THE PSYCHOLOGY OF COMPROMISING: A SIMPLE WAY TO KEEP YOUR RELATIONSHIP GOING STRONG

Isola Oluwatumininu
4 min readDec 16, 2021

What if love wasn’t the act of finding what you were missing but the give-and-take that made you both match? — Jodi Picoult

Do you know that Friendships, Partnerships, and Relationships, are based on making compromises? In fact, life revolves around this.

It simply implies that you may have to give up certain parts of what you think to be correct while accepting changes that your partner may bring about that you do not necessarily like or accept. To enjoy your relationship, your partner must reciprocate the same “give and take.” Sometimes, these changes are generally gradual and develop over time, maybe small but would never go unnoticed.

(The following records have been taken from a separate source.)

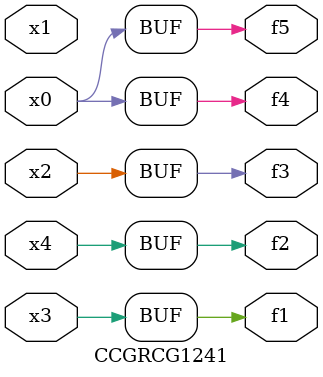
<source format=v>
module CCGRCG1241(
	input x0, x1, x2, x3, x4,
	output f1, f2, f3, f4, f5
);
	assign f1 = x3;
	assign f2 = x4;
	assign f3 = x2;
	assign f4 = x0;
	assign f5 = x0;
endmodule

</source>
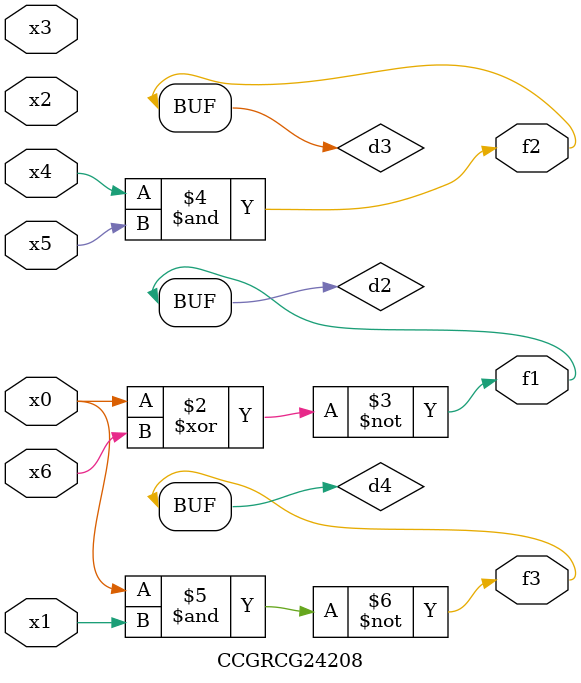
<source format=v>
module CCGRCG24208(
	input x0, x1, x2, x3, x4, x5, x6,
	output f1, f2, f3
);

	wire d1, d2, d3, d4;

	nor (d1, x0);
	xnor (d2, x0, x6);
	and (d3, x4, x5);
	nand (d4, x0, x1);
	assign f1 = d2;
	assign f2 = d3;
	assign f3 = d4;
endmodule

</source>
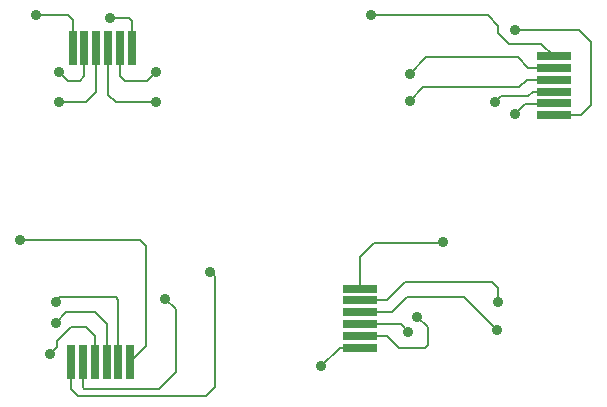
<source format=gbl>
G04 (created by PCBNEW-RS274X (2011-06-08)-testing) date Sa 02 Jul 2011 11:16:49 CEST*
G01*
G70*
G90*
%MOIN*%
G04 Gerber Fmt 3.4, Leading zero omitted, Abs format*
%FSLAX34Y34*%
G04 APERTURE LIST*
%ADD10C,0.006000*%
%ADD11R,0.031500X0.118100*%
%ADD12R,0.118100X0.031500*%
%ADD13C,0.035000*%
%ADD14C,0.008000*%
G04 APERTURE END LIST*
G54D10*
G54D11*
X18184Y-20900D03*
X17791Y-20900D03*
X17397Y-20900D03*
X17003Y-20900D03*
X16609Y-20900D03*
X16216Y-20900D03*
G54D12*
X25850Y-20434D03*
X25850Y-20041D03*
X25850Y-19647D03*
X25850Y-19253D03*
X25850Y-18859D03*
X25850Y-18466D03*
X32300Y-10716D03*
X32300Y-11109D03*
X32300Y-11503D03*
X32300Y-11897D03*
X32300Y-12291D03*
X32300Y-12684D03*
G54D11*
X16266Y-10450D03*
X16659Y-10450D03*
X17053Y-10450D03*
X17447Y-10450D03*
X17841Y-10450D03*
X18234Y-10450D03*
G54D13*
X27750Y-19400D03*
X15800Y-12250D03*
X19050Y-12250D03*
X17500Y-09450D03*
X30450Y-18900D03*
X26200Y-09350D03*
X24550Y-21050D03*
X27450Y-19900D03*
X15700Y-19600D03*
X30400Y-19850D03*
X28600Y-16900D03*
X14500Y-16850D03*
X15500Y-20650D03*
X19350Y-18800D03*
X27500Y-11300D03*
X27500Y-12200D03*
X30350Y-12250D03*
X31000Y-09850D03*
X19050Y-11250D03*
X31000Y-12650D03*
X15800Y-11250D03*
X15700Y-18900D03*
X20850Y-17900D03*
X15050Y-09350D03*
G54D14*
X26741Y-20041D02*
X25850Y-20041D01*
X27150Y-20450D02*
X26741Y-20041D01*
X28000Y-20450D02*
X27150Y-20450D01*
X28100Y-20350D02*
X28000Y-20450D01*
X28100Y-19750D02*
X28100Y-20350D01*
X27750Y-19400D02*
X28100Y-19750D01*
X17053Y-11897D02*
X17053Y-10450D01*
X16700Y-12250D02*
X17053Y-11897D01*
X15800Y-12250D02*
X16700Y-12250D01*
X17447Y-11997D02*
X17447Y-10450D01*
X17700Y-12250D02*
X17447Y-11997D01*
X19050Y-12250D02*
X17700Y-12250D01*
X18234Y-09534D02*
X18234Y-10450D01*
X18150Y-09450D02*
X18234Y-09534D01*
X17500Y-09450D02*
X18150Y-09450D01*
X25850Y-18859D02*
X26741Y-18859D01*
X30450Y-18450D02*
X30450Y-18900D01*
X30250Y-18250D02*
X30450Y-18450D01*
X27350Y-18250D02*
X30250Y-18250D01*
X26741Y-18859D02*
X27350Y-18250D01*
X31884Y-10300D02*
X32300Y-10716D01*
X30800Y-10300D02*
X31884Y-10300D01*
X30450Y-09950D02*
X30800Y-10300D01*
X30450Y-09700D02*
X30450Y-09950D01*
X30100Y-09350D02*
X30450Y-09700D01*
X26200Y-09350D02*
X30100Y-09350D01*
X25166Y-20434D02*
X25850Y-20434D01*
X24550Y-21050D02*
X25166Y-20434D01*
X27197Y-19647D02*
X25850Y-19647D01*
X27450Y-19900D02*
X27197Y-19647D01*
X17397Y-19647D02*
X17397Y-20900D01*
X17000Y-19250D02*
X17397Y-19647D01*
X16050Y-19250D02*
X17000Y-19250D01*
X15700Y-19600D02*
X16050Y-19250D01*
X26897Y-19253D02*
X25850Y-19253D01*
X27400Y-18750D02*
X26897Y-19253D01*
X29300Y-18750D02*
X27400Y-18750D01*
X30400Y-19850D02*
X29300Y-18750D01*
X25850Y-17400D02*
X25850Y-18466D01*
X26300Y-16950D02*
X25850Y-17400D01*
X28550Y-16950D02*
X26300Y-16950D01*
X28600Y-16900D02*
X28550Y-16950D01*
X18050Y-16850D02*
X18500Y-16850D01*
X18700Y-20384D02*
X18184Y-20900D01*
X18700Y-17050D02*
X18700Y-20384D01*
X18500Y-16850D02*
X18700Y-17050D01*
X14500Y-16850D02*
X18050Y-16850D01*
X17003Y-20053D02*
X17003Y-20900D01*
X16700Y-19750D02*
X17003Y-20053D01*
X16200Y-19750D02*
X16700Y-19750D01*
X15750Y-20200D02*
X16200Y-19750D01*
X15750Y-20400D02*
X15750Y-20200D01*
X15500Y-20650D02*
X15750Y-20400D01*
X16609Y-21759D02*
X16609Y-20900D01*
X16650Y-21800D02*
X16609Y-21759D01*
X19150Y-21800D02*
X16650Y-21800D01*
X19700Y-21250D02*
X19150Y-21800D01*
X19700Y-19150D02*
X19700Y-21250D01*
X19350Y-18800D02*
X19700Y-19150D01*
X31459Y-11109D02*
X32300Y-11109D01*
X31100Y-10750D02*
X31459Y-11109D01*
X28050Y-10750D02*
X31100Y-10750D01*
X27500Y-11300D02*
X28050Y-10750D01*
X31397Y-11503D02*
X32300Y-11503D01*
X31150Y-11750D02*
X31397Y-11503D01*
X27950Y-11750D02*
X31150Y-11750D01*
X27500Y-12200D02*
X27950Y-11750D01*
X31603Y-11897D02*
X32300Y-11897D01*
X31450Y-12050D02*
X31603Y-11897D01*
X30550Y-12050D02*
X31450Y-12050D01*
X30350Y-12250D02*
X30550Y-12050D01*
X33216Y-12684D02*
X32300Y-12684D01*
X33550Y-12350D02*
X33216Y-12684D01*
X33550Y-10250D02*
X33550Y-12350D01*
X33150Y-09850D02*
X33550Y-10250D01*
X31000Y-09850D02*
X33150Y-09850D01*
X17841Y-11391D02*
X17841Y-10450D01*
X18000Y-11550D02*
X17841Y-11391D01*
X18750Y-11550D02*
X18000Y-11550D01*
X19050Y-11250D02*
X18750Y-11550D01*
X32291Y-12300D02*
X32300Y-12291D01*
X31350Y-12300D02*
X32291Y-12300D01*
X31000Y-12650D02*
X31350Y-12300D01*
X16659Y-11391D02*
X16659Y-10450D01*
X16500Y-11550D02*
X16659Y-11391D01*
X16100Y-11550D02*
X16500Y-11550D01*
X15800Y-11250D02*
X16100Y-11550D01*
X17791Y-18841D02*
X17791Y-20900D01*
X17700Y-18750D02*
X17791Y-18841D01*
X15850Y-18750D02*
X17700Y-18750D01*
X15700Y-18900D02*
X15850Y-18750D01*
X16216Y-21816D02*
X16216Y-20900D01*
X16450Y-22050D02*
X16216Y-21816D01*
X20700Y-22050D02*
X16450Y-22050D01*
X21000Y-21750D02*
X20700Y-22050D01*
X21000Y-18050D02*
X21000Y-21750D01*
X20850Y-17900D02*
X21000Y-18050D01*
X16266Y-09516D02*
X16266Y-10450D01*
X16100Y-09350D02*
X16266Y-09516D01*
X15050Y-09350D02*
X16100Y-09350D01*
M02*

</source>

This brings us to the fact that, if you desire to have that relationship you have always wished or prayed for, be ready to give and not be on the receiving side only.

To be honest, give and take (compromising) does not come in terms of material gifts only. It has to do with making efforts, understanding, reciprocating communication, and love, etc. Obviously, there will be squabbles but what matters is how both of you both react to it. Your relationship can only be worked upon by both sides. It’s a two-way street.

Also, the truth is, if love isn’t reciprocated, you wouldn’t stay happy. And once that happens, several other feelings start kicking in. You get sad, irritated, angry, depressed, etc. Resulting in either you sorting it out or part.

No relationship is built on unconditional love. Be it with your partner, friend, or your family, everyone expects ‘something’. A small gesture, respect, words of love, advice, gifts, a shoulder to cry on, help, etc may be termed as reciprocating their love.

Truthfully, if you are with the right person, compromising and reciprocating wouldn’t be a taxing job. You get to receive as much as you give or even more at times. The truth is, your relationship would work depending on how much work you put in.

I’m yet to see a perfect relationship however, I’ve seen healthy ones and they live on the psychology of ‘give and take’.

3 major ways to have a give and take relationship

Communication

The place of communication can never be overemphasized. It is an important aspect of a healthy relationship that makes you know and understand each other better. As a result, it enables you both to see compromising as an easy fit.

Mutual help

A relationship where your partner does the most puts in the effort and you always refuse to provide help to the same extent is imbalanced and unfulfilling. Helping each other is an easy way to have the best relationship

Create time

You both have to work on how to create time for each other always. If you do it always, clearing your schedule without your partner reciprocating, gets draining and you might give up.

Even though we live in a generation with a stereotype about relationships where the man has to do the giving while the lady does more of the receiving. If you want your relationship to work, then you care for him as much as he does for you. Emma Goldman said, “If love does not know how to give and take without restrictions, it is not love, but a transaction that never fails to lay stress on a plus and a minus.”

You should know that the act of giving as much as receiving deepens and increases trust in relationships. I know there is no rule to how relationships work; however, this is an important attribute you have to apply in your relationship.

Take for example:

“A female friend of mine got into this relationship over a year ago, and she always has been on the giving part. I mean little and big things ranging from money, gifts, attention, constant checking up and all. She felt it was a normal thing until she could take it no more. Got to a point their days were constantly filled with complaints. She’s not tired of giving, but she wants it reciprocated yet her partner never did, which led to the end of the relationship”.

“I have another friend who gets as much as she gives out in her relationship”.

Without saying much, you’d know which you want between both and which would last.

Something I discovered is you cannot blame those who do not know how to give, they probably grew up where they were not taught how to give. Also, some grew up where they never received.

However, it can be taught and learned. Although it might be difficult in the beginning or make you feel awkward. But if you want improvement not only in your relationship but also in your life, doing these things would help.

Remember this always, “Relationships can only survive on give and take if they’re going to work in the long term.”